17 thoughts on “Wreck Reef Expedition: shipwrecks, reefs and a shadowy early mariner

  1. glad u have arrived and that the weather is good. it is diabolical here. dont want to hear too much about wrecks but want to see pictures of you both 30ft below etc!!! lot s of love Mel xxx

  2. Great to see this taking place and hats off to the Silentworld Foundation for making this trip possible.

  3. Pingback: Wreck Reef Expedition: shipwrecks, reefs and bird excrement : Old Salt Blog – a virtual port of call for all those who love the sea

  4. Keep safe on the adventure of a lifetime, can’t wait to see the film. Hope all those stories about sharks and sea snakes were just that, am very glad I am going to St Lucia! LoL to you all and find something AMAZING and tell the world. xx

  5. Have a fabulous time, keep safe.
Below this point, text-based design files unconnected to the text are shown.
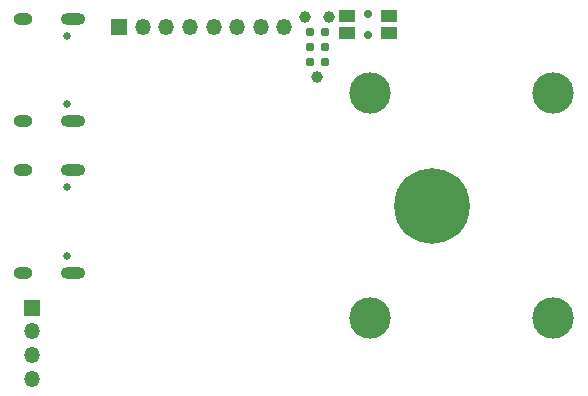
<source format=gbs>
G04 #@! TF.GenerationSoftware,KiCad,Pcbnew,6.0.2+dfsg-1*
G04 #@! TF.CreationDate,2022-08-31T22:25:43-07:00*
G04 #@! TF.ProjectId,OPS,4f50532e-6b69-4636-9164-5f7063625858,rev?*
G04 #@! TF.SameCoordinates,Original*
G04 #@! TF.FileFunction,Soldermask,Bot*
G04 #@! TF.FilePolarity,Negative*
%FSLAX46Y46*%
G04 Gerber Fmt 4.6, Leading zero omitted, Abs format (unit mm)*
G04 Created by KiCad (PCBNEW 6.0.2+dfsg-1) date 2022-08-31 22:25:43*
%MOMM*%
%LPD*%
G01*
G04 APERTURE LIST*
%ADD10C,3.500000*%
%ADD11C,0.650000*%
%ADD12O,2.100000X1.000000*%
%ADD13O,1.600000X1.000000*%
%ADD14R,1.350000X1.350000*%
%ADD15O,1.350000X1.350000*%
%ADD16C,6.400000*%
%ADD17C,0.988060*%
%ADD18C,0.985520*%
%ADD19C,0.784860*%
%ADD20C,0.700000*%
%ADD21R,1.400000X1.050000*%
G04 APERTURE END LIST*
D10*
X96750000Y-58000000D03*
X81250000Y-58000000D03*
X96750000Y-77000000D03*
X81250000Y-77000000D03*
D11*
X55555000Y-53110000D03*
X55555000Y-58890000D03*
D12*
X56085000Y-51680000D03*
D13*
X51905000Y-60320000D03*
X51905000Y-51680000D03*
D12*
X56085000Y-60320000D03*
D11*
X55555000Y-65960000D03*
X55555000Y-71740000D03*
D12*
X56085000Y-64530000D03*
D13*
X51905000Y-73170000D03*
X51905000Y-64530000D03*
D12*
X56085000Y-73170000D03*
D14*
X52600000Y-76150000D03*
D15*
X52600000Y-78150000D03*
X52600000Y-80150000D03*
X52600000Y-82150000D03*
D14*
X60000000Y-52400000D03*
D15*
X62000000Y-52400000D03*
X64000000Y-52400000D03*
X66000000Y-52400000D03*
X68000000Y-52400000D03*
X70000000Y-52400000D03*
X72000000Y-52400000D03*
X74000000Y-52400000D03*
D16*
X86500000Y-67500000D03*
D17*
X76800000Y-56640000D03*
D18*
X77816000Y-51560000D03*
X75784000Y-51560000D03*
D19*
X76165000Y-55370000D03*
X77435000Y-55370000D03*
X76165000Y-54100000D03*
X77435000Y-54100000D03*
X76165000Y-52830000D03*
X77435000Y-52830000D03*
D20*
X81075000Y-51250000D03*
X81075000Y-53050000D03*
D21*
X79275000Y-52870000D03*
X82875000Y-52870000D03*
X79275000Y-51430000D03*
X82875000Y-51430000D03*
M02*

</source>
Thinking of you in the sunshine while winter has hit with vengenance over here.
    Hope you manage to find treasures that may change the course of history. xx

  6. December 1/09

    To all the intrepid and enthusiastic seafarers
    aboard – here’s wishing you success with this exciting (ad)venture –
    Search and you shall find!
    Greetings and love to all.
    Be safe!

  7. Happy diving and discovering. Will be thinking of you all and following your progress keenly.

    Love from us both,
    Meri and Rob

  8. Best possible wishes to all the team for a successful and happy expedition.
    So looking forward to following progress day by day.

  9. News for Jacqui

    Simon expecting TWINS!
    All yr lights fixed – was there anything else?

    Hope all is going well. xxM

  10. Hello to all of you.
    How absolutely exciting. Have a fantastic time. I look forward to staying in the loop with news each day.
    Take care
    Love Amanda

  11. Hi Folks, good luck with yr search for that old wreck. It really is an interesting proposition and I look forward to checking yr progress. I am excited about finally checking out Bird Is and any trace of the whaling station. I can only imagine what a magnificent place you are at. Thank you for taking me there, albeit electronically. Have a great trip, full of discovery, cheers arthur.

  12. Trust the team has now arrived on site, cheerful despite frustrating delays, and that the Great Dive will be able to start shortly.

  13. Pingback: Wreck Reefs expedition: history of the area «

  14. how exciting. At last I know some famous explorers. Have a great time and be safe and happy.

  15. Rodney are you still alive! Hope you guys are having a ball but do please keep a close eye on Roddy – he’s a potential liability!

  16. Hey Heather,

    Happy birthday for 18th January.

    All the best to the whole expedition team. May the waters be calm and safe, especially for the divers.